Contrairement à ce que pourrait faire croire le titre de cette manifestation qui a eu lieu le 27 mai dernier à San Francisco, le Masturbate-A-Thon annuel n'a pas pour objet d'inciter les participants à branler une fille très laide. Non. Il s'agit bien plus de mettre la main à la pâte pour faire gicler sa nouille ou faire reluire sa frisée, ce qui est d'un chic consommé, vous en conviendrez. Il s'agit donc bel et bien d'une sorte de kermesse à la branlette à la sauce New Age. En même temps, tu y mets la sauce que tu veux puisque, précisément, chacun y met la sienne.
En gros, comme pour les compétitions sportives qui visent l'endurance, les participants de cette fête à la veuve Poignet doivent se faire parrainer par des amis qui s'engagent à verser une somme pour la bonne cause. Il y a des cabines pour les dames, des cabines pour les messieurs et même un espace pour les exhibitionnistes et les voyeurs. Cette dernière caste se reconnaît d'ailleurs facilement: elle contemple le spectacle d'un air aérien en adoptant un air faussement détaché, la main droite dans la poche de son pantalon.
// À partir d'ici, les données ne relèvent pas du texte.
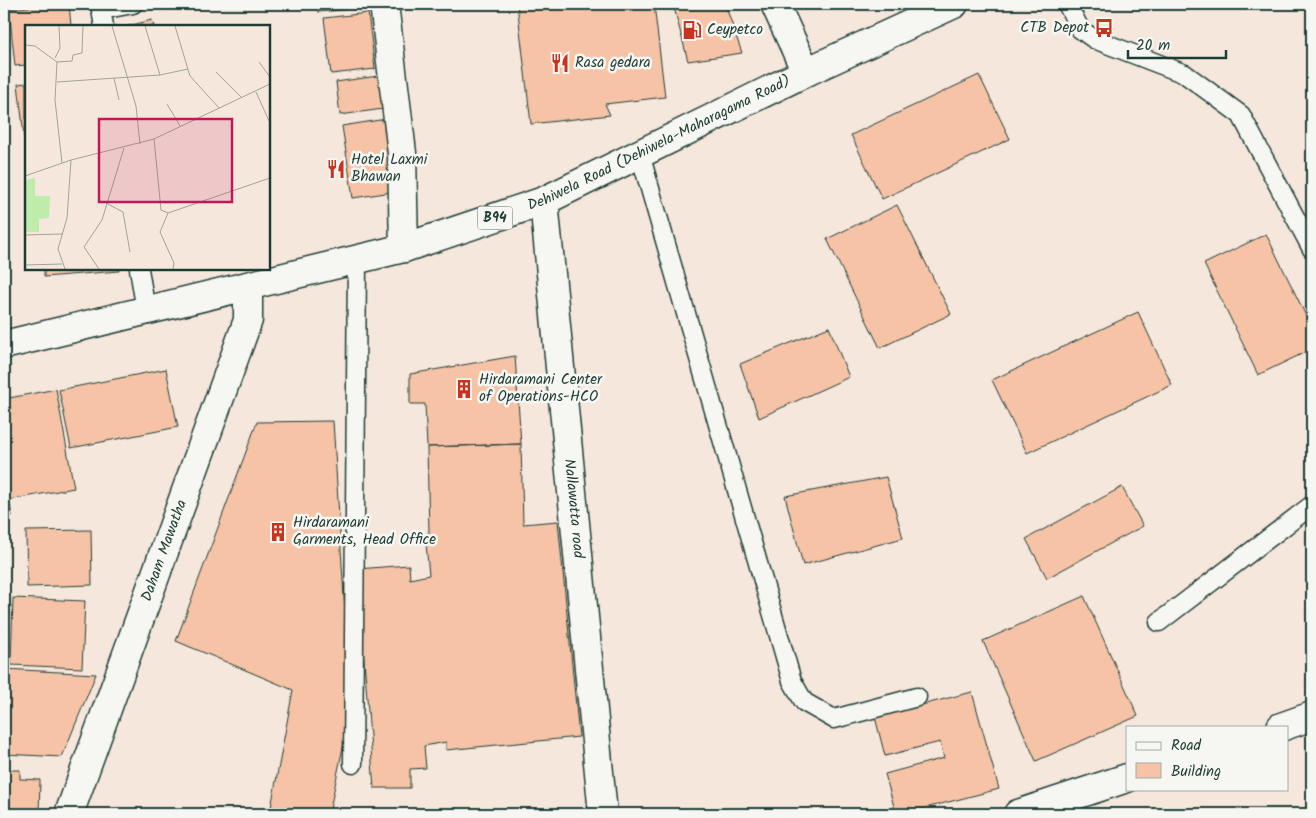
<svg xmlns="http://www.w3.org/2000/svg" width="1316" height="818" viewBox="0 0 1316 818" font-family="Kalam,sans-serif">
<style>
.building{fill:#f6c3a7;stroke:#1f3d34}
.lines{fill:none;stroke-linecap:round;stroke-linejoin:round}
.service-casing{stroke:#1f3d34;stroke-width:21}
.minor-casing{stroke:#1f3d34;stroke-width:31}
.primary-casing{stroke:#1f3d34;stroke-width:31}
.service{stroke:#f6f6f2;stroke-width:18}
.minor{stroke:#f6f6f2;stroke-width:28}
.primary{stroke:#f6f6f2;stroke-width:28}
.labels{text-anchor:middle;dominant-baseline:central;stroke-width:5;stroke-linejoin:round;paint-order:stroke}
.shield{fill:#f6f6f2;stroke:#60746d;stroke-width:1}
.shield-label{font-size:14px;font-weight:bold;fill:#1f3d34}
.poi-label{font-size:15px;fill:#1f3d34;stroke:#f6f6f2;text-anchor:start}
.street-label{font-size:15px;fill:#1f3d34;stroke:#f6f6f2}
.inset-road{fill:none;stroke:#a0a399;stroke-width:1}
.view{fill:#c2185b;fill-opacity:0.15;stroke:#c2185b;stroke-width:2.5}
.inset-edge{fill:none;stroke:#1f3d34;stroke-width:2.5}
</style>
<rect width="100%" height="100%" fill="#f6e7dc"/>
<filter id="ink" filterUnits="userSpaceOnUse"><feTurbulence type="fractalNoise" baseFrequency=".02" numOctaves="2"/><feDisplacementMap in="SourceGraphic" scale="10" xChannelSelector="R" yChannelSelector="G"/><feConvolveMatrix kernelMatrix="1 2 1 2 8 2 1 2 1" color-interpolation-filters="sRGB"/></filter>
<g filter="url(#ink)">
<path class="building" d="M58 4H69L71 26H26V65L15 66 9 9Z
M318 4H366V8L318 12Z
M517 4H654L665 97 605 104 610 115 531 124Z
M673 4H725L742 53 688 61Z
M368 13 375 69 331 74 324 18Z
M152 20 154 26H128Z
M4 47 9 85H4Z
M979 75 1010 139 882 199 851 135Z
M378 76 383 109 340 115 336 82Z
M26 83V145H25L18 84Z
M386 119 398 191 353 198 342 126Z
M897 205 951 314 880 348 827 239Z
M1266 234 1312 328V349L1258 375 1204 264Z
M44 269H119V271L44 277Z
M1138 312 1172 385 1027 453 992 380Z
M829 327 849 377 759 418 740 364Z
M515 356 521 444 427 447 425 404H410V374Z
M166 369 178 427 71 448 59 390Z
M56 389 74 488 9 500 12 516 4 518V399Z
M333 421 351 709 329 814H281L270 813 293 690 176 641 257 422Z
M521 444 523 524 558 521 579 737 446 750V742L424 746 426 768 410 769V788H374L357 569 409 565 410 579 429 575 425 534 429 533 427 447Z
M886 477 903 538 803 565 785 496Z
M1122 487 1143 526 1047 578 1026 539Z
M91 530 92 585 27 587 26 531Z
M1084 596 1138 716 1036 761 983 641Z
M13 598 85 601 82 668 11 665Z
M4 669 96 674 62 757 4 754Z
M972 692 999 789 902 814H896L885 774 944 758 940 742 885 756 875 717Z
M4 770H20V779L40 780 39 814H4Z"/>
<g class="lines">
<g class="service-casing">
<path id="service" d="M1067 4 1080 29 1094 39 1185 74 1241 115 1312 249
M104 26 101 10 133 4
M640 154 792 681 804 702 834 719 917 697
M139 269 146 311
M1159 622 1312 505
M353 764 357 260"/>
</g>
<g class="minor-casing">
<g id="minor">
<path d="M384 4 402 153 404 248"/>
<path d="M775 4 806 72"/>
<path id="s1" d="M544 201 603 814"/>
<path d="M1281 727 1312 716"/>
<path id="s2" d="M69 814 248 320V286"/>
<path d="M1018 814 1127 778"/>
</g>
</g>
<g class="primary-casing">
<g id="primary">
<path id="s3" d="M4 345 404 248 544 201 806 72 954 4"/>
</g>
</g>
<use href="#service" class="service"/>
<use href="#minor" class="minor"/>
<use href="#primary" class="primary"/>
</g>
</g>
<defs>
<g id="bus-bare" transform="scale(1.5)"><path d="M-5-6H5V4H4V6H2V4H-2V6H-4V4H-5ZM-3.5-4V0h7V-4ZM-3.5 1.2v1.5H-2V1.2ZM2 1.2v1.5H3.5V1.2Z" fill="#c8321e" stroke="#f6f6f2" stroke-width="2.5" paint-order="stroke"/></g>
<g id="fuel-bare" transform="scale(1.5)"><path d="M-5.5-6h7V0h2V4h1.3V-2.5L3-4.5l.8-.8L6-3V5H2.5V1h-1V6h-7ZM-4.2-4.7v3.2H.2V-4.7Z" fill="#c8321e" stroke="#f6f6f2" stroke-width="2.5" paint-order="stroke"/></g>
<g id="restaurant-bare" transform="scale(1.5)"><path d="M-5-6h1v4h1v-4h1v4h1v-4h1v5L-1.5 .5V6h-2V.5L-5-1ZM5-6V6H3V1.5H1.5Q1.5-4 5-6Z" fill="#c8321e" stroke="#f6f6f2" stroke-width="2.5" paint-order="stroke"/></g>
<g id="building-bare" transform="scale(1.5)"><path d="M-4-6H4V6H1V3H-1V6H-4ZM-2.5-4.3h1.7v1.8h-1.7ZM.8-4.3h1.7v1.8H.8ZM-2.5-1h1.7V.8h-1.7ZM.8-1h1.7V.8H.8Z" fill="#c8321e" stroke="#f6f6f2" stroke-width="2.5" paint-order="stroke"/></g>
</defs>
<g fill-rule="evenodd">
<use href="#bus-bare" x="1104" y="28"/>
<use href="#fuel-bare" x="692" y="30"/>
<use href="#restaurant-bare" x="560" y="63"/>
<use href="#restaurant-bare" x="336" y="169"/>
<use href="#building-bare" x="464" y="389"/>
<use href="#building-bare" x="278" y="532"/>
</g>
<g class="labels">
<rect class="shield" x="477.5" y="206.5" width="35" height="23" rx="4"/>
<g class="shield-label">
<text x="495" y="218">B94</text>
</g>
<g class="poi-label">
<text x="1089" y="28" text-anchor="end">CTB Depot</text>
<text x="707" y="30">Ceypetco</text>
<text x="575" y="63">Rasa gedara</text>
<text x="351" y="160">Hotel Laxmi<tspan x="351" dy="17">Bhawan</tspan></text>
<text x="479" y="380">Hirdaramani Center<tspan x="479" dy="17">of Operations-HCO</tspan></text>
<text x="293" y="523">Hirdaramani<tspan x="293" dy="17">Garments, Head Office</tspan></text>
</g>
<g class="street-label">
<text stroke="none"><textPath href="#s3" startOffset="688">Dehiwela Road (Dehiwela-Maharagama Road)</textPath></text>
<text stroke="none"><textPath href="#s1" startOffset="309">Nallawatta road</textPath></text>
<text stroke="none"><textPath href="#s2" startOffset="280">Daham Mawatha</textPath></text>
</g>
</g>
<g transform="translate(25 25)">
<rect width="245" height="245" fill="#f6e7dc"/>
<path d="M10 153V171H25L24 193 14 194V207H0V155Z" fill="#beecaa"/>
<path class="inset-road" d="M87 1 111 81 115 119M120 1 135 50M150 1 165 51 194 83M0 20 10 21 32 37 30 75 37 138M30 33 35 23 34 1M32 37 47 36 48 30 57 28 58 1M234 37 245 52M191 47 217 73M89 53 94 75M32 57 135 50 163 44M231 67 245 98M142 79 155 101M129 114 136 185 143 188 135 207 149 238 148 244M0 151 46 135 129 114 245 59M81 178 98 187 105 227M143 188 245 153M0 210 37 209M0 240 37 239M40 244 33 224 42 193 46 135M74 244 59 222 77 195 99 123"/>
<path class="view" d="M74 94H207V177H74Z"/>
<rect width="245" height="245" class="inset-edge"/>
</g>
<rect width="1316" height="818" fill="none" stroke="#f6f6f2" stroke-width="20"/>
<rect x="10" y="10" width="1296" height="798" fill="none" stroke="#1f3d34" stroke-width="2" filter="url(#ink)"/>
<rect x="1126" y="726" width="162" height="65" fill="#f6f6f2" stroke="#a0aca6"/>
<rect x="1136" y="742" width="25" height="8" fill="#f6f6f2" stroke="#a0aca6"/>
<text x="1171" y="750" font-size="15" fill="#1f3d34">Road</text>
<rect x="1136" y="763" width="25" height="15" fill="#f6c3a7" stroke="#a0aca6"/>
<text x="1171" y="776" font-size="15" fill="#1f3d34">Building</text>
<path d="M1128 50v8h98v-8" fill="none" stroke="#1f3d34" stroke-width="2.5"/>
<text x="1136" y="50" font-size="15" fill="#1f3d34" stroke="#f6f6f2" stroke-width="4" paint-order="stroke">20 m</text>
</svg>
Qui dit compétition dit évidemment effort récompensé. Car au Masturbate-A-Thon, on encourage l'excellence: la branlette la plus longue est récompensée. Sur le site officiel de la manifestation (dans les FAQs), on apprend que le record actuel est à 7h30. Toutes les heures, les branleurs sont autorisés à prendre une pause de 5 minutes pour prendre des snacks (et vraisemblablement aller glisser leur bite dans un frigidaire...)
Par contre, la fumée est interdite dans tout le périmètre de la manifestation. San Francisco se trouve donc bel et bien aux USA et toutes les tentatives d'events débiles et incongrus n'y changeront foutre rien.
[Merci pour l'info, Pétrak. Je sais que tu as un certain degré d'expertise dans le domaine. En matière de lieux interdits aux fumeurs, bien évidemment].